(SUPPLIED RECORDS)
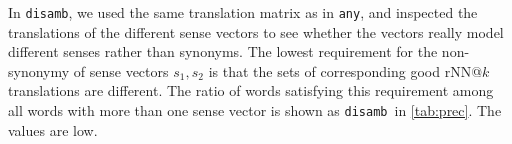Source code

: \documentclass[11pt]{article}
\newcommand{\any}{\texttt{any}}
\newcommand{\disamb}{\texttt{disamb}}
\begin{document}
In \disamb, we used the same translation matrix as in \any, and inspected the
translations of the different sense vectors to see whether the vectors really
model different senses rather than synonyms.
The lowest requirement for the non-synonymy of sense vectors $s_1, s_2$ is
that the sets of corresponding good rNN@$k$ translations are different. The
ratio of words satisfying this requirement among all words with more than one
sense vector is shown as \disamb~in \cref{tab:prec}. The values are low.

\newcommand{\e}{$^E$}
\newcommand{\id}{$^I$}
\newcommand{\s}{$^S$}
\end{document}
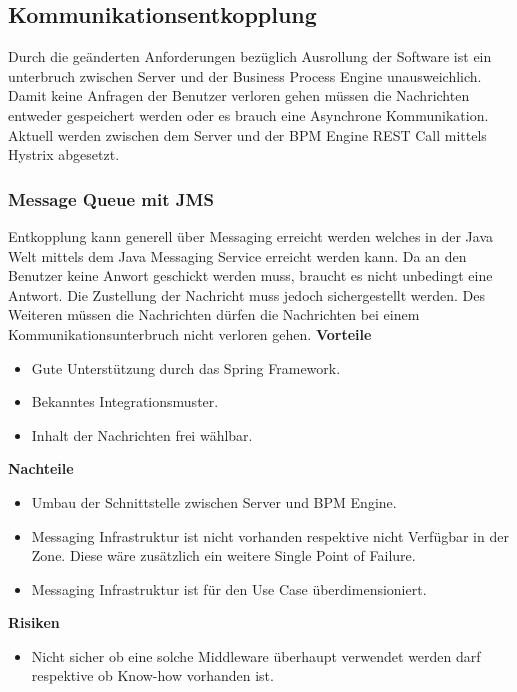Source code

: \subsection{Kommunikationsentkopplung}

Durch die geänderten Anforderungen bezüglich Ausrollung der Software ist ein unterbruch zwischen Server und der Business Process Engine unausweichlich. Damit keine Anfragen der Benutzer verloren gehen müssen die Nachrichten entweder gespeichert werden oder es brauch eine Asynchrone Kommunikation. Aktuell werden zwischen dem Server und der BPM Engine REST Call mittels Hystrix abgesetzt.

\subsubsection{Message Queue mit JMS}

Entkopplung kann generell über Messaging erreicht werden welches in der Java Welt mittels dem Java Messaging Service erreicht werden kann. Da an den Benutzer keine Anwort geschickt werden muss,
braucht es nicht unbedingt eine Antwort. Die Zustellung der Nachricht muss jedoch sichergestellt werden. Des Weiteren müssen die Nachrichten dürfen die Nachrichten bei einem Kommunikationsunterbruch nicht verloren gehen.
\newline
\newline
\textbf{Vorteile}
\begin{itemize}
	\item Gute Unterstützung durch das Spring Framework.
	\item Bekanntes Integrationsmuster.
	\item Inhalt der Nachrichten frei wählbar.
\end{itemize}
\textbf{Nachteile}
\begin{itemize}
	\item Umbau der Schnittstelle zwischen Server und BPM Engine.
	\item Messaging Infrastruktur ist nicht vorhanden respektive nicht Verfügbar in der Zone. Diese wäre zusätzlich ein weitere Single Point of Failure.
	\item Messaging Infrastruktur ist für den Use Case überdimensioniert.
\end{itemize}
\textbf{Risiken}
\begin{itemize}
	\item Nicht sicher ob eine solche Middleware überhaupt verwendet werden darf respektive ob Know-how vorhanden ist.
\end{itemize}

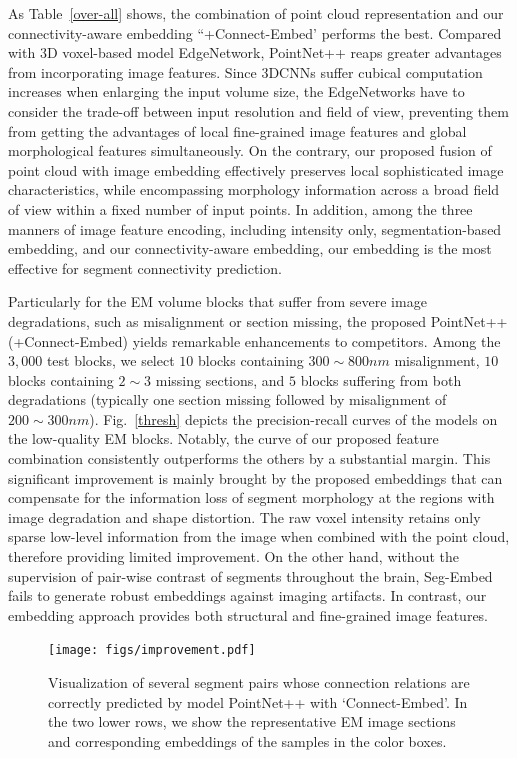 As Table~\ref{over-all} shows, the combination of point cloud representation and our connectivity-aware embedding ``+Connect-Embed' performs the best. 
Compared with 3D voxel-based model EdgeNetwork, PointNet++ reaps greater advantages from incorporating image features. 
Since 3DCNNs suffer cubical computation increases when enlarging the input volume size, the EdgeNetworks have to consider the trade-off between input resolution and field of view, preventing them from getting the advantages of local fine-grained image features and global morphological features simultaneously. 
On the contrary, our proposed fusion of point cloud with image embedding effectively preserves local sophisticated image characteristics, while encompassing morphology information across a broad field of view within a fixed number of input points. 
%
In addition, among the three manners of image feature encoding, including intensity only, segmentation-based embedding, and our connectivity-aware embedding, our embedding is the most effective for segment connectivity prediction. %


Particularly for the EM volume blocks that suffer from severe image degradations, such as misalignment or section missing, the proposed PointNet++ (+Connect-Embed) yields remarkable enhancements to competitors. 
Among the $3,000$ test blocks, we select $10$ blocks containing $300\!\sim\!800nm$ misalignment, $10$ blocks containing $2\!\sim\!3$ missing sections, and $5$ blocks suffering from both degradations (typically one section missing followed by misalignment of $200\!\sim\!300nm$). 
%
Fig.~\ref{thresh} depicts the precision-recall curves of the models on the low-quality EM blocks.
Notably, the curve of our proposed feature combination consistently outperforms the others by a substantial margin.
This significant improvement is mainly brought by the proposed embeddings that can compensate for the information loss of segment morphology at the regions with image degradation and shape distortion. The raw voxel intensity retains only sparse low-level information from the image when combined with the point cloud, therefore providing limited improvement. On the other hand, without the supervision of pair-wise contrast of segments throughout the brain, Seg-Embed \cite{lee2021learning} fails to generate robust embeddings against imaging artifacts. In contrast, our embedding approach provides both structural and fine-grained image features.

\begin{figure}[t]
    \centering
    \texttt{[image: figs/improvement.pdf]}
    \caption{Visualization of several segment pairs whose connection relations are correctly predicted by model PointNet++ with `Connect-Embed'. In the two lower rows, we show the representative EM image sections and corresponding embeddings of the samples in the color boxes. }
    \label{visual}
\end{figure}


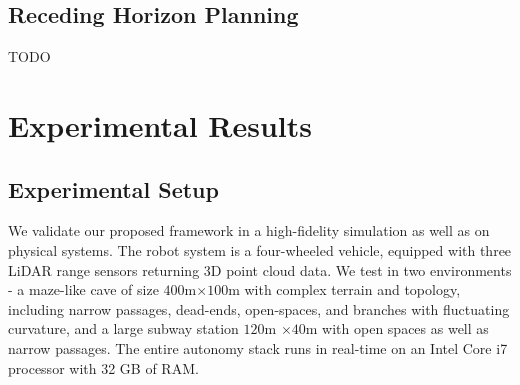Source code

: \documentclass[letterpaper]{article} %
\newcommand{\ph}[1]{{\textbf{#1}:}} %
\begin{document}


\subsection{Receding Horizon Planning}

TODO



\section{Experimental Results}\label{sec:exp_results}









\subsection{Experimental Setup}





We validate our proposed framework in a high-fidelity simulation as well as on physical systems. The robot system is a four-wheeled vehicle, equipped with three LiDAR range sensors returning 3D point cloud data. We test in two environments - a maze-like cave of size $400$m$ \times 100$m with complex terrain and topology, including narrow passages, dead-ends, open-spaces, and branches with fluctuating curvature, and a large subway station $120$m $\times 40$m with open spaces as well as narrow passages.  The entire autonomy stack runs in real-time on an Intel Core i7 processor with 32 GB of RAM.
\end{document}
(End SUPPLIED RECORDS)
Transcribe the listing above in full. Pictures are not part of the copy.

• _ANSWER SECTION_
Source code

: \documentclass[11pt]{article}
\newcommand{\any}{\texttt{any}}
\newcommand{\disamb}{\texttt{disamb}}
\begin{document}
In \disamb, we used the same translation matrix as in \any, and inspected the
translations of the different sense vectors to see whether the vectors really
model different senses rather than synonyms.
The lowest requirement for the non-synonymy of sense vectors $s_1, s_2$ is
that the sets of corresponding good rNN@$k$ translations are different. The
ratio of words satisfying this requirement among all words with more than one
sense vector is shown as \disamb~in \cref{tab:prec}. The values are low.

\newcommand{\e}{$^E$}
\newcommand{\id}{$^I$}
\newcommand{\s}{$^S$}
\end{document}
Source code

: \subsection{Kommunikationsentkopplung}

Durch die geänderten Anforderungen bezüglich Ausrollung der Software ist ein unterbruch zwischen Server und der Business Process Engine unausweichlich. Damit keine Anfragen der Benutzer verloren gehen müssen die Nachrichten entweder gespeichert werden oder es brauch eine Asynchrone Kommunikation. Aktuell werden zwischen dem Server und der BPM Engine REST Call mittels Hystrix abgesetzt.

\subsubsection{Message Queue mit JMS}

Entkopplung kann generell über Messaging erreicht werden welches in der Java Welt mittels dem Java Messaging Service erreicht werden kann. Da an den Benutzer keine Anwort geschickt werden muss,
braucht es nicht unbedingt eine Antwort. Die Zustellung der Nachricht muss jedoch sichergestellt werden. Des Weiteren müssen die Nachrichten dürfen die Nachrichten bei einem Kommunikationsunterbruch nicht verloren gehen.
\newline
\newline
\textbf{Vorteile}
\begin{itemize}
	\item Gute Unterstützung durch das Spring Framework.
	\item Bekanntes Integrationsmuster.
	\item Inhalt der Nachrichten frei wählbar.
\end{itemize}
\textbf{Nachteile}
\begin{itemize}
	\item Umbau der Schnittstelle zwischen Server und BPM Engine.
	\item Messaging Infrastruktur ist nicht vorhanden respektive nicht Verfügbar in der Zone. Diese wäre zusätzlich ein weitere Single Point of Failure.
	\item Messaging Infrastruktur ist für den Use Case überdimensioniert.
\end{itemize}
\textbf{Risiken}
\begin{itemize}
	\item Nicht sicher ob eine solche Middleware überhaupt verwendet werden darf respektive ob Know-how vorhanden ist.
\end{itemize}

 As Table~\ref{over-all} shows, the combination of point cloud representation and our connectivity-aware embedding ``+Connect-Embed' performs the best. 
Compared with 3D voxel-based model EdgeNetwork, PointNet++ reaps greater advantages from incorporating image features. 
Since 3DCNNs suffer cubical computation increases when enlarging the input volume size, the EdgeNetworks have to consider the trade-off between input resolution and field of view, preventing them from getting the advantages of local fine-grained image features and global morphological features simultaneously. 
On the contrary, our proposed fusion of point cloud with image embedding effectively preserves local sophisticated image characteristics, while encompassing morphology information across a broad field of view within a fixed number of input points. 
%
In addition, among the three manners of image feature encoding, including intensity only, segmentation-based embedding, and our connectivity-aware embedding, our embedding is the most effective for segment connectivity prediction. %


Particularly for the EM volume blocks that suffer from severe image degradations, such as misalignment or section missing, the proposed PointNet++ (+Connect-Embed) yields remarkable enhancements to competitors. 
Among the $3,000$ test blocks, we select $10$ blocks containing $300\!\sim\!800nm$ misalignment, $10$ blocks containing $2\!\sim\!3$ missing sections, and $5$ blocks suffering from both degradations (typically one section missing followed by misalignment of $200\!\sim\!300nm$). 
%
Fig.~\ref{thresh} depicts the precision-recall curves of the models on the low-quality EM blocks.
Notably, the curve of our proposed feature combination consistently outperforms the others by a substantial margin.
This significant improvement is mainly brought by the proposed embeddings that can compensate for the information loss of segment morphology at the regions with image degradation and shape distortion. The raw voxel intensity retains only sparse low-level information from the image when combined with the point cloud, therefore providing limited improvement. On the other hand, without the supervision of pair-wise contrast of segments throughout the brain, Seg-Embed \cite{lee2021learning} fails to generate robust embeddings against imaging artifacts. In contrast, our embedding approach provides both structural and fine-grained image features.

\begin{figure}[t]
    \centering
    \texttt{[image: figs/improvement.pdf]}
    \caption{Visualization of several segment pairs whose connection relations are correctly predicted by model PointNet++ with `Connect-Embed'. In the two lower rows, we show the representative EM image sections and corresponding embeddings of the samples in the color boxes. }
    \label{visual}
\end{figure}


Source code

: \documentclass[letterpaper]{article} %
\newcommand{\ph}[1]{{\textbf{#1}:}} %
\begin{document}


\subsection{Receding Horizon Planning}

TODO



\section{Experimental Results}\label{sec:exp_results}









\subsection{Experimental Setup}





We validate our proposed framework in a high-fidelity simulation as well as on physical systems. The robot system is a four-wheeled vehicle, equipped with three LiDAR range sensors returning 3D point cloud data. We test in two environments - a maze-like cave of size $400$m$ \times 100$m with complex terrain and topology, including narrow passages, dead-ends, open-spaces, and branches with fluctuating curvature, and a large subway station $120$m $\times 40$m with open spaces as well as narrow passages.  The entire autonomy stack runs in real-time on an Intel Core i7 processor with 32 GB of RAM.
\end{document}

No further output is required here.